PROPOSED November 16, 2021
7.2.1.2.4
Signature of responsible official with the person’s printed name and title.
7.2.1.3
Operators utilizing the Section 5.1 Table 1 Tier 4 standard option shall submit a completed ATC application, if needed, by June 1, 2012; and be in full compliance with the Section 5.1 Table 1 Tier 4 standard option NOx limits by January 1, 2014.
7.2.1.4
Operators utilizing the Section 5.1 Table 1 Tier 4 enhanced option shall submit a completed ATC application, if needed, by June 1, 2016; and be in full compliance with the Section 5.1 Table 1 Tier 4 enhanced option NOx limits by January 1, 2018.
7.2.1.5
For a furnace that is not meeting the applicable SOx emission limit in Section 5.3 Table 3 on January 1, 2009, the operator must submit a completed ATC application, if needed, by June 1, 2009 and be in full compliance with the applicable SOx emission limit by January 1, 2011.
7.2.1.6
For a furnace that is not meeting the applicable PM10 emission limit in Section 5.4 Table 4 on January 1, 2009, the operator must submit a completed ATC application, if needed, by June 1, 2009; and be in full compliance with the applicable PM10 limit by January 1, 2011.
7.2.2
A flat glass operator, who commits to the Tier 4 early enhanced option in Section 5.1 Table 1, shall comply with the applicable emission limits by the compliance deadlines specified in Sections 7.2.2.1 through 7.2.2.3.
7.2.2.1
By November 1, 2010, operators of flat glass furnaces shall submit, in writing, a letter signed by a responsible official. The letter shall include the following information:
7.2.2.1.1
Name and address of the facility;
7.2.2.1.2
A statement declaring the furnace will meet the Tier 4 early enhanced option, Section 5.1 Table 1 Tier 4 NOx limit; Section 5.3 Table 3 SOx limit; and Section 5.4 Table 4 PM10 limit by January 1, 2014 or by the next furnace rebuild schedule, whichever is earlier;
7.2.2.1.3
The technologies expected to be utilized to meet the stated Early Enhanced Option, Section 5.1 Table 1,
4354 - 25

Exercise aim
Write out all the entries exactly.

Response below
PROPOSED November 16, 2021
7.2.1.2.4
Signature of responsible official with the person’s printed name and title.
7.2.1.3
Operators utilizing the Section 5.1 Table 1 Tier 4 standard option shall submit a completed ATC application, if needed, by June 1, 2012; and be in full compliance with the Section 5.1 Table 1 Tier 4 standard option NOx limits by January 1, 2014.
7.2.1.4
Operators utilizing the Section 5.1 Table 1 Tier 4 enhanced option shall submit a completed ATC application, if needed, by June 1, 2016; and be in full compliance with the Section 5.1 Table 1 Tier 4 enhanced option NOx limits by January 1, 2018.
7.2.1.5
For a furnace that is not meeting the applicable SOx emission limit in Section 5.3 Table 3 on January 1, 2009, the operator must submit a completed ATC application, if needed, by June 1, 2009 and be in full compliance with the applicable SOx emission limit by January 1, 2011.
7.2.1.6
For a furnace that is not meeting the applicable PM10 emission limit in Section 5.4 Table 4 on January 1, 2009, the operator must submit a completed ATC application, if needed, by June 1, 2009; and be in full compliance with the applicable PM10 limit by January 1, 2011.
7.2.2
A flat glass operator, who commits to the Tier 4 early enhanced option in Section 5.1 Table 1, shall comply with the applicable emission limits by the compliance deadlines specified in Sections 7.2.2.1 through 7.2.2.3.
7.2.2.1
By November 1, 2010, operators of flat glass furnaces shall submit, in writing, a letter signed by a responsible official. The letter shall include the following information:
7.2.2.1.1
Name and address of the facility;
7.2.2.1.2
A statement declaring the furnace will meet the Tier 4 early enhanced option, Section 5.1 Table 1 Tier 4 NOx limit; Section 5.3 Table 3 SOx limit; and Section 5.4 Table 4 PM10 limit by January 1, 2014 or by the next furnace rebuild schedule, whichever is earlier;
7.2.2.1.3
The technologies expected to be utilized to meet the stated Early Enhanced Option, Section 5.1 Table 1,
4354 - 25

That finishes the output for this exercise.